— PROVIDED PASSAGE —

# Dull meat slicer



## floridasteve (Oct 8, 2016)

My old meat sliver needs sharpened.  And advice on how to do this?


----------



## joe black (Oct 8, 2016)

Steve, If it was mine, I'd look in the yellow pages for a sharpening service.  I'm not good at that sort of thing.  Good luck.


----------



## briggy (Oct 8, 2016)

Around here we have a traveling knife sharpening business.  They also do slicer blades and are fantastic.  Try looking up knife sharpening.  Hope it helps.


----------



## floridasteve (Oct 8, 2016)

Joe Black said:


> Steve, If it was mine, I'd look in the yellow pages for a sharpening service.  I'm not good at that sort of thing.  Good luck.






Briggy said:


> Around here we have a traveling knife sharpening business.  They also do slicer blades and are fantastic.  Try looking up knife sharpening.  Hope it helps.

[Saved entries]
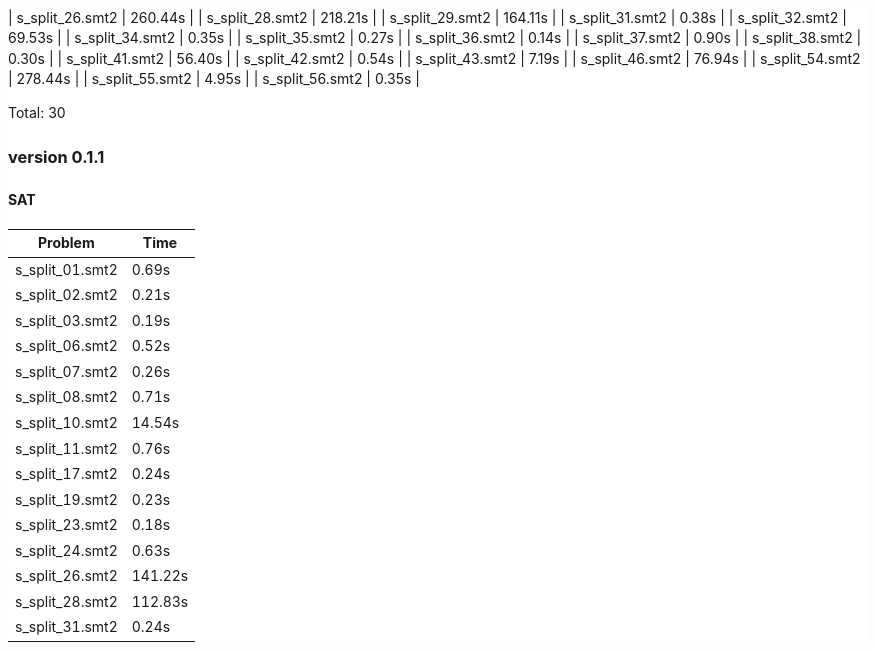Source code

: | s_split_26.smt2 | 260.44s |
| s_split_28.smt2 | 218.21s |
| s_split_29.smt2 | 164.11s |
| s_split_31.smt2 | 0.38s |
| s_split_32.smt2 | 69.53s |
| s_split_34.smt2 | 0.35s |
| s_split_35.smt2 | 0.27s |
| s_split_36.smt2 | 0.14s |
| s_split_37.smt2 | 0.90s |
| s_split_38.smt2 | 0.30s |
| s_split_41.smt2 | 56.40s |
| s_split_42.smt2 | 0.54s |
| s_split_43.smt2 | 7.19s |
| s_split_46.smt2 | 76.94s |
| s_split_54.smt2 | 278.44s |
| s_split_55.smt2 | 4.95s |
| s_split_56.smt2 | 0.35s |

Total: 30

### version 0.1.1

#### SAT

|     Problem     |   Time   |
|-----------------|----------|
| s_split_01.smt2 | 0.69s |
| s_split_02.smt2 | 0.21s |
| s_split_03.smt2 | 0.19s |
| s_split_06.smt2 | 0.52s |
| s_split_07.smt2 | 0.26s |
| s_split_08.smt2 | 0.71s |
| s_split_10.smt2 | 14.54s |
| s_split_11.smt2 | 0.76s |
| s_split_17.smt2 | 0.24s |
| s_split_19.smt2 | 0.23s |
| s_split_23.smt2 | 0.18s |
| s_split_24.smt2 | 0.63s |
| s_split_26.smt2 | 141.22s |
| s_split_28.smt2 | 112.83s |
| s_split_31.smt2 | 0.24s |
* * *
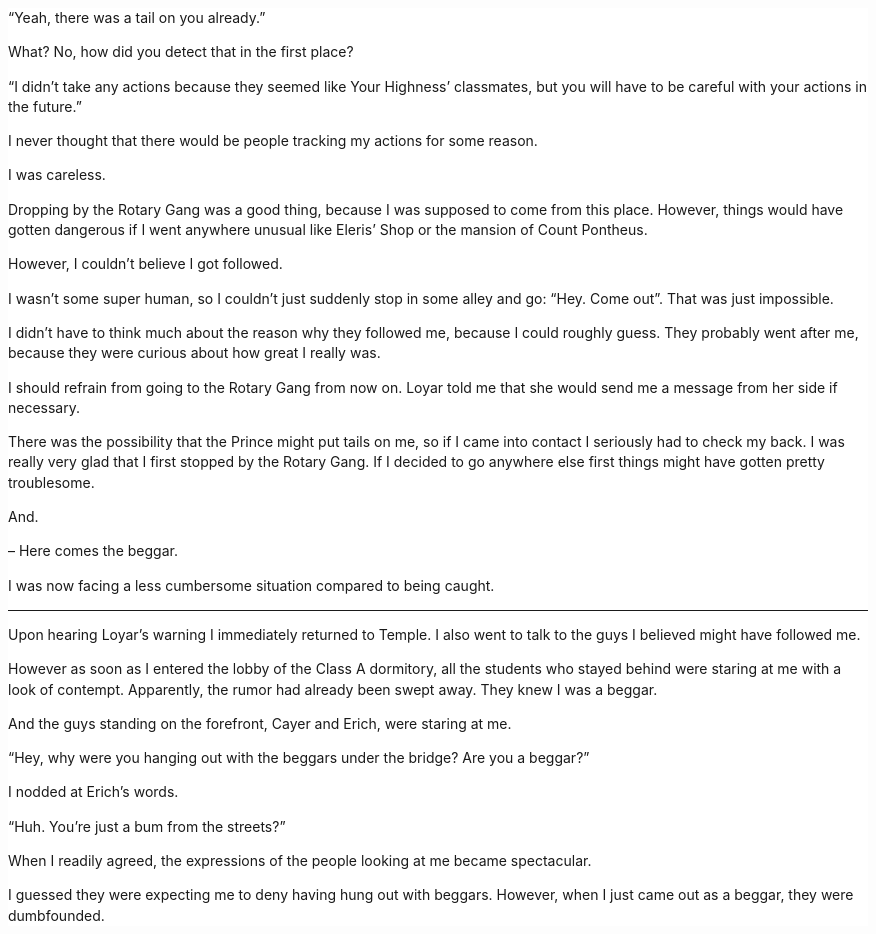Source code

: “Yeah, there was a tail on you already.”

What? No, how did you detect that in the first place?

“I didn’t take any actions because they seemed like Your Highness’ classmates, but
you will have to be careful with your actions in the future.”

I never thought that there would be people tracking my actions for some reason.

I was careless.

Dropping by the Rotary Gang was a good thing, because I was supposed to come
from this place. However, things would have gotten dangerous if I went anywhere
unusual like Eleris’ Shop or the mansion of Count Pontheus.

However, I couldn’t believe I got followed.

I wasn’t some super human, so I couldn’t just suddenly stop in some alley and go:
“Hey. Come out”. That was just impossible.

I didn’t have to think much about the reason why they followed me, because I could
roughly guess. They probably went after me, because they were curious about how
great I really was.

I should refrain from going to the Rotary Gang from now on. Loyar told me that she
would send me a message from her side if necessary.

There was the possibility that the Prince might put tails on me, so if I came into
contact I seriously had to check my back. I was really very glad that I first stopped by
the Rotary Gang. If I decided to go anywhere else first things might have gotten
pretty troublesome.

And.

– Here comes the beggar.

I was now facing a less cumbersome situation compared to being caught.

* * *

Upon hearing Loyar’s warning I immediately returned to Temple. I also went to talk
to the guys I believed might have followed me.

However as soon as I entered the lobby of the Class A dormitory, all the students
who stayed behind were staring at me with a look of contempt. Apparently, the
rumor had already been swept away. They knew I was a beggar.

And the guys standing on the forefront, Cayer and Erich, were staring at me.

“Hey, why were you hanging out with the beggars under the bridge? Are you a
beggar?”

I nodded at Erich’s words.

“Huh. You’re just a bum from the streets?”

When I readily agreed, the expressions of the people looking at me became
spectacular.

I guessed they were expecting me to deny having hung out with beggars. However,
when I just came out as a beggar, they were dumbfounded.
* * *
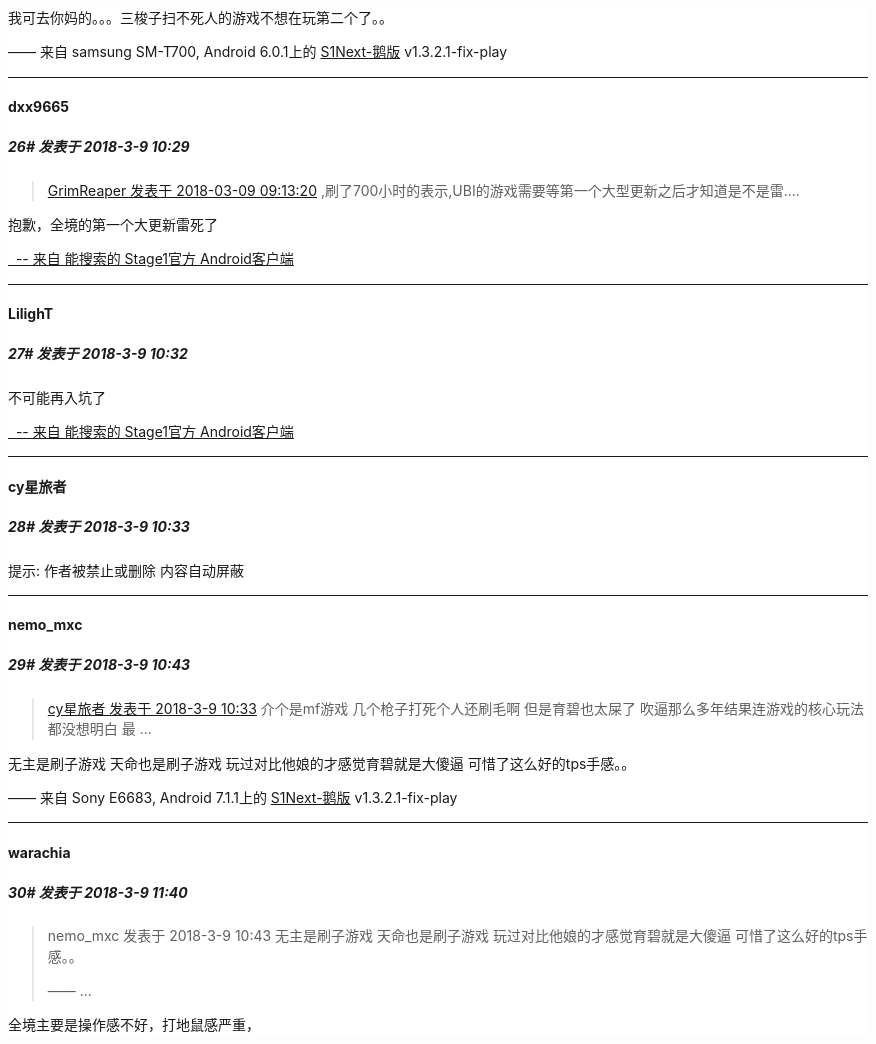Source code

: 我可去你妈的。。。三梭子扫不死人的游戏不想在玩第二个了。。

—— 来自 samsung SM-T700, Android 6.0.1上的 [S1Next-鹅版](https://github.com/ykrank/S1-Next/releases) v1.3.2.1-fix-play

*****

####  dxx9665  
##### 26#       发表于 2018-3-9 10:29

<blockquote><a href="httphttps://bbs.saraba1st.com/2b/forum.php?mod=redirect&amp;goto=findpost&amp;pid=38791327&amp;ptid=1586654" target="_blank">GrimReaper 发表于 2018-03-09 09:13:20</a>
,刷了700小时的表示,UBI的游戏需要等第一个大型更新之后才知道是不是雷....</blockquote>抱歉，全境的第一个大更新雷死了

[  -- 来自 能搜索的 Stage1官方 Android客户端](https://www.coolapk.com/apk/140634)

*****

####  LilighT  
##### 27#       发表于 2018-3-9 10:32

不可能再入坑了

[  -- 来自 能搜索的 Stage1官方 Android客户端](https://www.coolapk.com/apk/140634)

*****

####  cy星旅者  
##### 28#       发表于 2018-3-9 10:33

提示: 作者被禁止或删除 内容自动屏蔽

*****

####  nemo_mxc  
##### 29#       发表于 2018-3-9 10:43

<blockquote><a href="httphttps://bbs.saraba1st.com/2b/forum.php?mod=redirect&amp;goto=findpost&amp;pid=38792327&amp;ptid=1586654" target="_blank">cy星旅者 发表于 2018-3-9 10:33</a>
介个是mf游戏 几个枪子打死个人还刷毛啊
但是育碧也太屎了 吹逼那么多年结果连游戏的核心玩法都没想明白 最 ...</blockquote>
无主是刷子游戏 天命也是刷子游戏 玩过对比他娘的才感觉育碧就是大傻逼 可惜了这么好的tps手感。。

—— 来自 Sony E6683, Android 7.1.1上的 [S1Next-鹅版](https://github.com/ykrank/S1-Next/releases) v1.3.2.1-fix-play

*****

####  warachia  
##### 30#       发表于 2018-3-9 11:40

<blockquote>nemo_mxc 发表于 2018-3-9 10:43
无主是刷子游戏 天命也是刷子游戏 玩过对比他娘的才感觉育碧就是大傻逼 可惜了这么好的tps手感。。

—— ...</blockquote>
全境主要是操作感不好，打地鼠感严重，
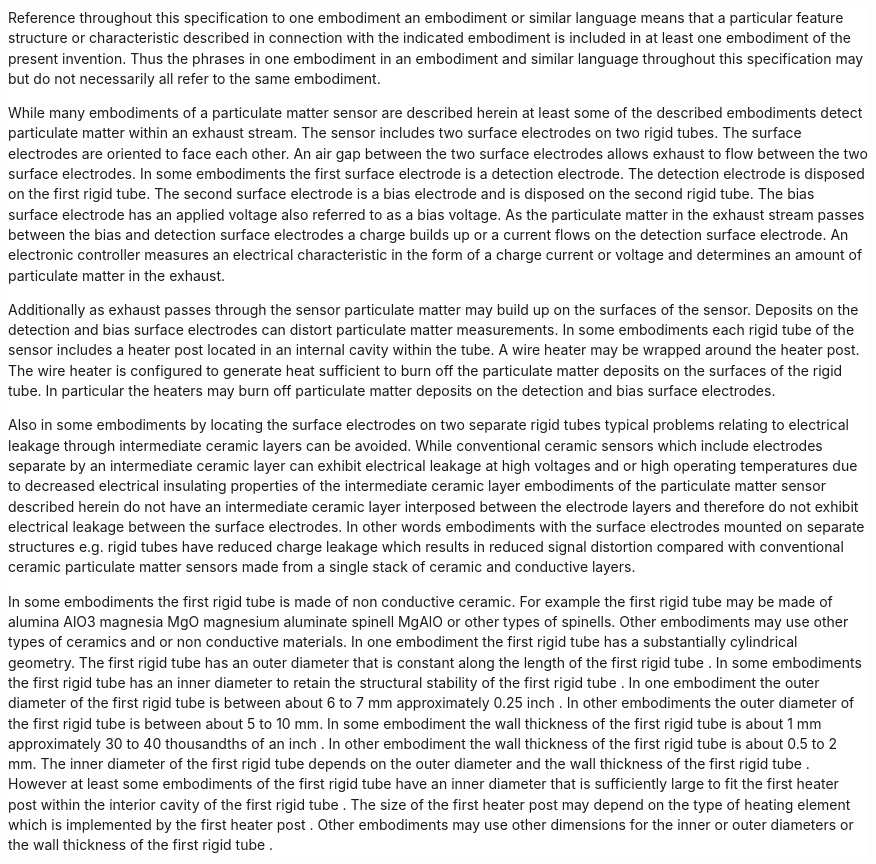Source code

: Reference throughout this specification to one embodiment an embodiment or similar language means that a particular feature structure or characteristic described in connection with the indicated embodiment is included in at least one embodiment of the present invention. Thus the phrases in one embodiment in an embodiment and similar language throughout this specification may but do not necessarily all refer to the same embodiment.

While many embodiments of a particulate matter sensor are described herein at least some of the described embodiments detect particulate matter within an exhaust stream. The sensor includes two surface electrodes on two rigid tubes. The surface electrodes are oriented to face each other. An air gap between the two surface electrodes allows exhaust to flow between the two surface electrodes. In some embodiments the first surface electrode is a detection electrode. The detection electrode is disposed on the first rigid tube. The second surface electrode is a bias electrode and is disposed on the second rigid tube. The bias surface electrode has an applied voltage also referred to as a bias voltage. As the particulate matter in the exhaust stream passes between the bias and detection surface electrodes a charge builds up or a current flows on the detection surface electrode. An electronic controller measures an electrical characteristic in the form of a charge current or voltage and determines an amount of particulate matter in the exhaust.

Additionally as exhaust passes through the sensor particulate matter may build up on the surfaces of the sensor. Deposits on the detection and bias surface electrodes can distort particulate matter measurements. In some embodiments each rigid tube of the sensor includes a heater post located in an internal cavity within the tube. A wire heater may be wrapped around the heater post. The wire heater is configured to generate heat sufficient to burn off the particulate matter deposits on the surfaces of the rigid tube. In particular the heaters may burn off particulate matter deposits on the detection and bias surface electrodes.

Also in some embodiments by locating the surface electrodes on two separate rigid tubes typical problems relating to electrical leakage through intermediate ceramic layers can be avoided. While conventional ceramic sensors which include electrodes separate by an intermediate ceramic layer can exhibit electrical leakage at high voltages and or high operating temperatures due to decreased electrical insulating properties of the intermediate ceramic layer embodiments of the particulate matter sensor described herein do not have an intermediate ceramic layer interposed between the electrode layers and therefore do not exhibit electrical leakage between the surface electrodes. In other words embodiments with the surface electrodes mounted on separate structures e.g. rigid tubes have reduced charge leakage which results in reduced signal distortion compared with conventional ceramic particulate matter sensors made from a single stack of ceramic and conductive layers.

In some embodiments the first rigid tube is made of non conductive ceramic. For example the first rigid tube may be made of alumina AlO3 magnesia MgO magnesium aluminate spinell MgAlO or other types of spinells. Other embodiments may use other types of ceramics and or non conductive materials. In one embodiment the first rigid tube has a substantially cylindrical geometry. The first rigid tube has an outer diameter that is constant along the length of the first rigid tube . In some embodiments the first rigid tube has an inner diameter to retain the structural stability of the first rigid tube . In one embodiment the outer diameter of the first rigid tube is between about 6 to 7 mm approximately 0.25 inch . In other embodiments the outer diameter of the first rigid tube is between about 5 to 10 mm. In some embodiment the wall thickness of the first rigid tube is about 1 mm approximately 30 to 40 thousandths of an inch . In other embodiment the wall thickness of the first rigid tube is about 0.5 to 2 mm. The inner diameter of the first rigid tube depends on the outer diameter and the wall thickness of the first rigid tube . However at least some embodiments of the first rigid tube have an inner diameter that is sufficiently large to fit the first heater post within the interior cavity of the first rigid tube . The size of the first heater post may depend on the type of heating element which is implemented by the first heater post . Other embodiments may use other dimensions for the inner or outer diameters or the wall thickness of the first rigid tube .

— TASK PROMPT —
Please reproduce the whole meat slicer thread above word for word.

— SOLUTION FOR THIS TASK —
# Dull meat slicer



## floridasteve (Oct 8, 2016)

My old meat sliver needs sharpened.  And advice on how to do this?


----------



## joe black (Oct 8, 2016)

Steve, If it was mine, I'd look in the yellow pages for a sharpening service.  I'm not good at that sort of thing.  Good luck.


----------



## briggy (Oct 8, 2016)

Around here we have a traveling knife sharpening business.  They also do slicer blades and are fantastic.  Try looking up knife sharpening.  Hope it helps.


----------



## floridasteve (Oct 8, 2016)

Joe Black said:


> Steve, If it was mine, I'd look in the yellow pages for a sharpening service.  I'm not good at that sort of thing.  Good luck.






Briggy said:


> Around here we have a traveling knife sharpening business.  They also do slicer blades and are fantastic.  Try looking up knife sharpening.  Hope it helps.